Some Twenty-Five Years Later
Podcast of Blog Post:
Today, it’s a lighter look, as we think about the wisdom that former United States Marine—and Task & Purpose website editor—Carl Forsling shares in “I Wrote a Letter to My 18-Year-Old Self About Joining the Military.”
Mr. Forsling does his best to traverse the time-space continuum with an eye to the most pertinent needs of a late adolescent. Accordingly, how could one go wrong with such aphorisms as:
- Don’t waste your money on fancy cars.
- Invest in good shoes and a good watch.
- For leave, take 30 days and the first flight going somewhere you’ve never heard of.
True, #3 could lead to some challenges, but one is young only once.

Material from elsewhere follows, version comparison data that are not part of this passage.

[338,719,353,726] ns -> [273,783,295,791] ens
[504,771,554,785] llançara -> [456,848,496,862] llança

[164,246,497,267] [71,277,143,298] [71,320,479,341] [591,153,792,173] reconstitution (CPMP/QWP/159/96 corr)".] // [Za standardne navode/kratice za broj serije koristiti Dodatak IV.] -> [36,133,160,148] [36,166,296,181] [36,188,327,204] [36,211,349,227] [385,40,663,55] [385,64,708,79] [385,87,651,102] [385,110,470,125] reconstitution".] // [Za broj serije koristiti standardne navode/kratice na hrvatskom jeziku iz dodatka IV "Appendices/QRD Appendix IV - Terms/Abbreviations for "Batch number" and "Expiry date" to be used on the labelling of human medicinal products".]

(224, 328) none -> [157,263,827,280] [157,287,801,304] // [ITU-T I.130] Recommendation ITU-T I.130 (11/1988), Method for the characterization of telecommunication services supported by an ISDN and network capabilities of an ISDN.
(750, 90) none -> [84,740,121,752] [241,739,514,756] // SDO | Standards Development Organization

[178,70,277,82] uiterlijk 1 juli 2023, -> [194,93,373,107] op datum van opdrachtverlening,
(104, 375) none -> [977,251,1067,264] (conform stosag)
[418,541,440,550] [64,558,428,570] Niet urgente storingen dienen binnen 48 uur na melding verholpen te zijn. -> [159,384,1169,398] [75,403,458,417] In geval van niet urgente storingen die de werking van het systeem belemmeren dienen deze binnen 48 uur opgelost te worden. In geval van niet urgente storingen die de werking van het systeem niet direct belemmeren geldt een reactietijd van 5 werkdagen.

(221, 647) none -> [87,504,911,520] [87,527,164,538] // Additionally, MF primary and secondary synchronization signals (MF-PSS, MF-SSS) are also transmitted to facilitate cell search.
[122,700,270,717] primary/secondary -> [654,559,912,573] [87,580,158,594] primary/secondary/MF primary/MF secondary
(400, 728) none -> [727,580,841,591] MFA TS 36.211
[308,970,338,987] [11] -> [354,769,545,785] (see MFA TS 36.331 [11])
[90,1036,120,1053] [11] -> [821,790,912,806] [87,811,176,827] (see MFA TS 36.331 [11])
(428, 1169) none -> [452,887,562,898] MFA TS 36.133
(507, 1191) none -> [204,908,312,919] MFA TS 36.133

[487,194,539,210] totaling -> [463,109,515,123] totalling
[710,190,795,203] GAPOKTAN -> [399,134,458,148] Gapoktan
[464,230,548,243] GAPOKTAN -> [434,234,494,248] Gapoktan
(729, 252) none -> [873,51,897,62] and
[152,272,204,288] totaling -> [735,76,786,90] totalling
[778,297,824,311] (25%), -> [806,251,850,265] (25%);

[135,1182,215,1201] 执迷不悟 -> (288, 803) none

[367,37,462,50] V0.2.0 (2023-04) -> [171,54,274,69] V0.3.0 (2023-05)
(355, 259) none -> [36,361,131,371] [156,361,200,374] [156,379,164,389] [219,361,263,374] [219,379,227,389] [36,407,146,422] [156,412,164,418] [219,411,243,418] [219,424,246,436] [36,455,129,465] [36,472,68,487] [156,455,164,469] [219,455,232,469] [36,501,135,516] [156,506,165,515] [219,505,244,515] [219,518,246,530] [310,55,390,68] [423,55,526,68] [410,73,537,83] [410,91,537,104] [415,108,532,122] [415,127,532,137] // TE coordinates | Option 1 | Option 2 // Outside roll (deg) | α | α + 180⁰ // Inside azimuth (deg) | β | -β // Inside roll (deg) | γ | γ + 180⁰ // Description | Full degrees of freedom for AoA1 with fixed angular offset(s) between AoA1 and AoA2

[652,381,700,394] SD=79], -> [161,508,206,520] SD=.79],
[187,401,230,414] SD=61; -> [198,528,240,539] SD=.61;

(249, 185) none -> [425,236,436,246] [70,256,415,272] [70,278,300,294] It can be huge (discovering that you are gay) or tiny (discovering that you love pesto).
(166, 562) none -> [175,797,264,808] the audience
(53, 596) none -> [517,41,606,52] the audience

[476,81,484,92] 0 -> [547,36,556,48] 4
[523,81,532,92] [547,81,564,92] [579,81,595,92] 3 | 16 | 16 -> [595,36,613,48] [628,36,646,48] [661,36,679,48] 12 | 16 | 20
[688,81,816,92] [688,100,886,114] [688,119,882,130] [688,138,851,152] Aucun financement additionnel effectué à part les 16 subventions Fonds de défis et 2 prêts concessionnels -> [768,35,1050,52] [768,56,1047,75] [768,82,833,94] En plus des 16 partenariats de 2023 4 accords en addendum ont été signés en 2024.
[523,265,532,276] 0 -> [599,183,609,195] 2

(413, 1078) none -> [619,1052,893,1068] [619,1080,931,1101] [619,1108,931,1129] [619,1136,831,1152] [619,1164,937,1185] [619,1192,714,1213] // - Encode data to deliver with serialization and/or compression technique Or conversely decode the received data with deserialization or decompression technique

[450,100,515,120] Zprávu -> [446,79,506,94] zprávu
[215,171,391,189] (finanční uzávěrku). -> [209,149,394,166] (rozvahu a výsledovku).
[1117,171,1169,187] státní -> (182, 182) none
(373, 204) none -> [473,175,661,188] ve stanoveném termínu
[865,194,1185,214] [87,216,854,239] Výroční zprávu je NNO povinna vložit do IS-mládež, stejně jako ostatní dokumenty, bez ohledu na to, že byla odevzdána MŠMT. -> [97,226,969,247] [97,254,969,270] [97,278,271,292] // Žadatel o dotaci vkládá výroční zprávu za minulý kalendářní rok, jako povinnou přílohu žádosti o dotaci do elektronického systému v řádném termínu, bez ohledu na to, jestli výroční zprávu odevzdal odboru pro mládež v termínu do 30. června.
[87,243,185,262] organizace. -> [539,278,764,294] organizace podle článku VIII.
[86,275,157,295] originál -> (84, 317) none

He goes on to give the usual sage counsel to the effect of “Listen to your elders (sometimes)” and “Beware of loving too hard, too soon (always),” along with quite military-specific warnings about tattoos that one may sport longer than one might later desire.
Yet for an old civilian such as myself who specializes in reminding combat veterans never to forget that they still have what it takes, it’s good to be reminded that when one is young and straight out of boot camp, one can indeed be so very sure of that got-it/can-do mentality—and yet so unsure as well.
So many decisions have to be made in a military life, even by those not yet legally allowed to drink. Some are hilarious. Some, not so much. Some are quite trivial. Some, quite life-changing, sometimes for ill, sometimes for good.
I turned eighteen about three months after the fall of Saigon. I had just begun my freshman year at Purdue University, a red-brick wonder in the middle of an Indiana cornfield. In a phone booth of the Stewart Center, the student union, I called a number to find out how I should sign up for the Selective Service.
“You don’t have to,” came the answer.
So I didn’t. The military wasn’t on my mind in September, 1975, either in a good way or a bad way. I was more consumed by freshman physics and the fallout from my parent’s divorce. I made a decision that year to switch my major from electrical engineering to psychology.
And forty years later, here I am.
Decisions made, decisions avoided, all take us to today. Some combat veterans rue the day they stepped into military life. Some cannot imagine a life worth living without that day. Some revel in days of memories of the best of Life. Others find themselves mired in those of the most wrenching of Death.
No matter: as Mr. Fosling admits when, at article’s end, he still has to look at those tattoos he once so readily accepted, our time-travelling abilities leave us only with a “now” that either will continue miring us in what might have been or will allow us to move forward in life, still having what it takes to do what needs to be done, whatever “now” is today, whatever it will be tomorrow.
That’s worth a note to self any day.